AUBURN, AL (WTVM) - Auburn University Professor Dr. David Pascoe is considered to be a top expert in thermal imaging, and he believes the United States is not meeting international standards during airport screenings for pandemics like Ebola.
"They're using a small beam of light and they are putting it on different parts of the body. The skin is very unique in that it interfaces between our body and out core and so different parts of our skin may have different temperatures," Pascoe said.
Pascoe is the U.S. delegate on the International Standards Committee for Thermal Imagers for Human Temperature Screening.
The committee adopted a measure over ten years ago calling for the use of infrared cameras to provide a thermal image of the skin face temperature.
The reading indicates the temperature of the inner canthus, the area between the eyes and above the nose, which is an indicator of the core temperature.

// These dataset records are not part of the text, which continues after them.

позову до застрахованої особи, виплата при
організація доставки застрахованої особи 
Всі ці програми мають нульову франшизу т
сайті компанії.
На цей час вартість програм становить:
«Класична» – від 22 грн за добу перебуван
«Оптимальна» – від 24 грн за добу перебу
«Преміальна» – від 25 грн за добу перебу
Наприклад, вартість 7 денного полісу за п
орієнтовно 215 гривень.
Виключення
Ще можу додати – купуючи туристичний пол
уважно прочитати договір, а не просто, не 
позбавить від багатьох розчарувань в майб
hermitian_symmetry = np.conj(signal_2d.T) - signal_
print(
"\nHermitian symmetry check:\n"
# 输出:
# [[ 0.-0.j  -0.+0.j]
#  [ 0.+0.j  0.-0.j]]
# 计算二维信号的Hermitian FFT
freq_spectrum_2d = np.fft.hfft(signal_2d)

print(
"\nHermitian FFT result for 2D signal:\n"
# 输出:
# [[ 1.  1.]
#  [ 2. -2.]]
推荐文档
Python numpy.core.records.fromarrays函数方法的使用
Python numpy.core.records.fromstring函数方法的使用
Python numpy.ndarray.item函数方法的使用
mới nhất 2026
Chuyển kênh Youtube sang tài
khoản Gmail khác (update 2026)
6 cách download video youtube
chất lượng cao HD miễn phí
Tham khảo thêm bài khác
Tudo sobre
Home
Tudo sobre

"A temperature that is about the threshold, in this case 38.5 degrees Celsius in the area of the inner canthus, it could be setup where the picture or the color would be white so if you see the white that person would need further screening," Pascoe said.
Pascoe believes this method isn't being used by the U.S. because a sense of urgency is lost overtime, its believed cost, and the time it would take to put in place.
He recommends that the U.S. conduct screenings as airline passengers go through Customs.
"The equipment is not overly expensive and the technique has been well-identified," Pascoe said.
The international standards were developed after an attempt to use infrared cameras to screen for SARS in Singapore in 2003.
Pascoe says there was a problem in accuracy because the images were taken of groups of people, not their individual faces.